- [Given records]:

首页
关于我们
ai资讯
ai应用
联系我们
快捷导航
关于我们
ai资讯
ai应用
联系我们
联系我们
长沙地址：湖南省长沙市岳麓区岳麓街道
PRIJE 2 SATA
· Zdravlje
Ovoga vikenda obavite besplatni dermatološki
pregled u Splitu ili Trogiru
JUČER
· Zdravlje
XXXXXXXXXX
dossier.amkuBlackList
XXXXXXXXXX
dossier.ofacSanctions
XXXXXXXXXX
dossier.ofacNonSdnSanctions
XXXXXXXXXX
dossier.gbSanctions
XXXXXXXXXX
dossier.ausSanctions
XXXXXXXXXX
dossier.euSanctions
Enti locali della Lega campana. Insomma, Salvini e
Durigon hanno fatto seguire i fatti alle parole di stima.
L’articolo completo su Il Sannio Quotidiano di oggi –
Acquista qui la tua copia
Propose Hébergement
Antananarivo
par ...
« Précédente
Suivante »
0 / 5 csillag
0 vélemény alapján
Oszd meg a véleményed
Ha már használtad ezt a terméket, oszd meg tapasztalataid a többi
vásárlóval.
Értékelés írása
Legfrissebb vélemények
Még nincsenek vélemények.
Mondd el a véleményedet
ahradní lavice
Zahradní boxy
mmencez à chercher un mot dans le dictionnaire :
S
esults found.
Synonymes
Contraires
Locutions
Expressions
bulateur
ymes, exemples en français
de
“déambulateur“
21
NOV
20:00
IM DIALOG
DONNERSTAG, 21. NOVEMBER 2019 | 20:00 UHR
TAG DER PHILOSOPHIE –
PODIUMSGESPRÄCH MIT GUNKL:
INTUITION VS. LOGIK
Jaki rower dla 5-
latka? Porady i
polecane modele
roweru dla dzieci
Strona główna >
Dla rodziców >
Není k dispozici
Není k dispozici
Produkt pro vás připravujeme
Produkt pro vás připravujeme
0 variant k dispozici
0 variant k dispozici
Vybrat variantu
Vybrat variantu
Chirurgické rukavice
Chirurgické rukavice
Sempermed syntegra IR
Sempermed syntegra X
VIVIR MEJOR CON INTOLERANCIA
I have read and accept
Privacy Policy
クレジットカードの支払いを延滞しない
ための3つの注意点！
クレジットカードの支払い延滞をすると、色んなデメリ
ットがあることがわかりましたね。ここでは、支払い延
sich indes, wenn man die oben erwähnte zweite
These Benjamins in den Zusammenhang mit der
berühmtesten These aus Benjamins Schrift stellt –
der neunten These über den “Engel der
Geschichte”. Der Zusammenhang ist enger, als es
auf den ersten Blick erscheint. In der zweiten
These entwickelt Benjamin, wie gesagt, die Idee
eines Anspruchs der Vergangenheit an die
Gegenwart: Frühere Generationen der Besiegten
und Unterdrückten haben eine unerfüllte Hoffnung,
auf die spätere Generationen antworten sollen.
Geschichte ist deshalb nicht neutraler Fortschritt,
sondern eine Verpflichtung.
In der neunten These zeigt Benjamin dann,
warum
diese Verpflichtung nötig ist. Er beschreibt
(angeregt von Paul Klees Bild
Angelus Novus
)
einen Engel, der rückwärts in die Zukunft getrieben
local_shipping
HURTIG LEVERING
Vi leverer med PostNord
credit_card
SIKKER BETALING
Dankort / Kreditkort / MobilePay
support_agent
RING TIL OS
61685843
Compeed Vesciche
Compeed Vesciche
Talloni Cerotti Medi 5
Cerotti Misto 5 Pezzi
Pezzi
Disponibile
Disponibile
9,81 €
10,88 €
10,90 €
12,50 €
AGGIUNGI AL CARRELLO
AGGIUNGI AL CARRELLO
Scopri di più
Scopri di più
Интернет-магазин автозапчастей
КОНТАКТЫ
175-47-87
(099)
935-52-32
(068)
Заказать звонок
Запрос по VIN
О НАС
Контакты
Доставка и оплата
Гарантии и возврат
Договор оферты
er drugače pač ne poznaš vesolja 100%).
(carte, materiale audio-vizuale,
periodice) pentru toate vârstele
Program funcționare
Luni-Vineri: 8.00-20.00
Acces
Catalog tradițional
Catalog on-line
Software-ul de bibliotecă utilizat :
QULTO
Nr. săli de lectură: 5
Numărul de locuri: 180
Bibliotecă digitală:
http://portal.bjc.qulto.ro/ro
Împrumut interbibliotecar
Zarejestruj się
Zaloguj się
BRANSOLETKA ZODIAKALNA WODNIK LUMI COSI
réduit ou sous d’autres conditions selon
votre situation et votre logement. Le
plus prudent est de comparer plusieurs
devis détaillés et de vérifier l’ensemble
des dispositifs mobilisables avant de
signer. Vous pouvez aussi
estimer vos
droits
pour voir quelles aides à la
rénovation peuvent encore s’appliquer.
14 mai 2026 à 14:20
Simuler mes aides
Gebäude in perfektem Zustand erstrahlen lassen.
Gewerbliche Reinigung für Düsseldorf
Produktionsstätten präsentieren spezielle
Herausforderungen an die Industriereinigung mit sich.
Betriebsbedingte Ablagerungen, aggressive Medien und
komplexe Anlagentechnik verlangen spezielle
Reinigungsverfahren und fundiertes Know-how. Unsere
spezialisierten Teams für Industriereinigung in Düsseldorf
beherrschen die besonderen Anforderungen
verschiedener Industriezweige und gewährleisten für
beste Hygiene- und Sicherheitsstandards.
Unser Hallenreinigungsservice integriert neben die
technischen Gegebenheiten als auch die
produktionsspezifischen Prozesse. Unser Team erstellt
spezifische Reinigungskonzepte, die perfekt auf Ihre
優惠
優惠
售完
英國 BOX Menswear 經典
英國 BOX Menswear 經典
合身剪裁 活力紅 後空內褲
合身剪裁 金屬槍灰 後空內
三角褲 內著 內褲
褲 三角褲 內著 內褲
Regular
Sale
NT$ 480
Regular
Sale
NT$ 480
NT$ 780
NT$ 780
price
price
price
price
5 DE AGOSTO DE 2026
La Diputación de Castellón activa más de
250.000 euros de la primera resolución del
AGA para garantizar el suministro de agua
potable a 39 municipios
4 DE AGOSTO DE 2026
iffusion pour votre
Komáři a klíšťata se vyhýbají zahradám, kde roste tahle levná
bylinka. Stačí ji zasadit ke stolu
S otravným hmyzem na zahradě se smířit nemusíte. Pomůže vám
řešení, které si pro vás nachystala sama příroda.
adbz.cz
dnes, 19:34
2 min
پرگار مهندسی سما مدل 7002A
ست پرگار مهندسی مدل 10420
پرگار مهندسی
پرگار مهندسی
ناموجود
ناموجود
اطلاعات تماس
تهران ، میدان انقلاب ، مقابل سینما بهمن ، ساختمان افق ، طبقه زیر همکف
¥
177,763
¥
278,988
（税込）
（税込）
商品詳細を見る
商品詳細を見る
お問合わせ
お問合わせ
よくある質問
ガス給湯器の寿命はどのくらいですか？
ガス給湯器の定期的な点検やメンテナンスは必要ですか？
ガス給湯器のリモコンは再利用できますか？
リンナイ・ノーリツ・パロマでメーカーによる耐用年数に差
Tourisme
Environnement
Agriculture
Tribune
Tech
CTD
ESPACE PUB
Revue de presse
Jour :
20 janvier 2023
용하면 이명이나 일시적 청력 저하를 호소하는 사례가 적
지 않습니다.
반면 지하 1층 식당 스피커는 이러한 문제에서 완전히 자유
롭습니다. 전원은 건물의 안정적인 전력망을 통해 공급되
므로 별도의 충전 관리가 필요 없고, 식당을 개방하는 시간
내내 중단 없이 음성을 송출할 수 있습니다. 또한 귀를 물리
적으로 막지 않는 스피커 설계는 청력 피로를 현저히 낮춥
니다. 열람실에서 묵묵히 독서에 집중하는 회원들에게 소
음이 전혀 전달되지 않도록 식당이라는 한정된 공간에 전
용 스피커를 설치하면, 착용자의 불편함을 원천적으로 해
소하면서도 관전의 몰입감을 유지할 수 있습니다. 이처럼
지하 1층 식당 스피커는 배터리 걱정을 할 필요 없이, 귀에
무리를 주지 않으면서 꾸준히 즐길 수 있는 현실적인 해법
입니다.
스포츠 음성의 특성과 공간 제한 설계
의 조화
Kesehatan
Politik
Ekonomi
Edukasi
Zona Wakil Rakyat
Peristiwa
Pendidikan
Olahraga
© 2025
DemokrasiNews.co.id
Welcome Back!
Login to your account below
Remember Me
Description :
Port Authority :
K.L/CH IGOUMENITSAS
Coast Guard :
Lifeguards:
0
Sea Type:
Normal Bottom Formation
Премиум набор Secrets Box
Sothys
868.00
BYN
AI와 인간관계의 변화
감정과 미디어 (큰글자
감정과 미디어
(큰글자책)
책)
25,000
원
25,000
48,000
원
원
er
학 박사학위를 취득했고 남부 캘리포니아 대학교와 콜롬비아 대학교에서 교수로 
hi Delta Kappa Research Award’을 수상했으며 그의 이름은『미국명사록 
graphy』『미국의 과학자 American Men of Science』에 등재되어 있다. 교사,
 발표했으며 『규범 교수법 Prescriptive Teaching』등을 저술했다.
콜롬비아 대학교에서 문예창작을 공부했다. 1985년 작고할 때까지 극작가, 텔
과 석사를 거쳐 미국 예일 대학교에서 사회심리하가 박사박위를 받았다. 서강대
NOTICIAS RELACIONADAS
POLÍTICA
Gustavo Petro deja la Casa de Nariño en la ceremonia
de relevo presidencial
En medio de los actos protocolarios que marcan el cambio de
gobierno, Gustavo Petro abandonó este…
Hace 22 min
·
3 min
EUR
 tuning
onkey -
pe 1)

- [Problem description]:
After locating the line with "INTUITION VS. LOGIK" above, return that line and every later line through the one with "Geschichte ist deshalb", word for word and with nothing else.

- [Solution to this task]:
INTUITION VS. LOGIK
Jaki rower dla 5-
latka? Porady i
polecane modele
roweru dla dzieci
Strona główna >
Dla rodziców >
Není k dispozici
Není k dispozici
Produkt pro vás připravujeme
Produkt pro vás připravujeme
0 variant k dispozici
0 variant k dispozici
Vybrat variantu
Vybrat variantu
Chirurgické rukavice
Chirurgické rukavice
Sempermed syntegra IR
Sempermed syntegra X
VIVIR MEJOR CON INTOLERANCIA
I have read and accept
Privacy Policy
クレジットカードの支払いを延滞しない
ための3つの注意点！
クレジットカードの支払い延滞をすると、色んなデメリ
ットがあることがわかりましたね。ここでは、支払い延
sich indes, wenn man die oben erwähnte zweite
These Benjamins in den Zusammenhang mit der
berühmtesten These aus Benjamins Schrift stellt –
der neunten These über den “Engel der
Geschichte”. Der Zusammenhang ist enger, als es
auf den ersten Blick erscheint. In der zweiten
These entwickelt Benjamin, wie gesagt, die Idee
eines Anspruchs der Vergangenheit an die
Gegenwart: Frühere Generationen der Besiegten
und Unterdrückten haben eine unerfüllte Hoffnung,
auf die spätere Generationen antworten sollen.
Geschichte ist deshalb nicht neutraler Fortschritt,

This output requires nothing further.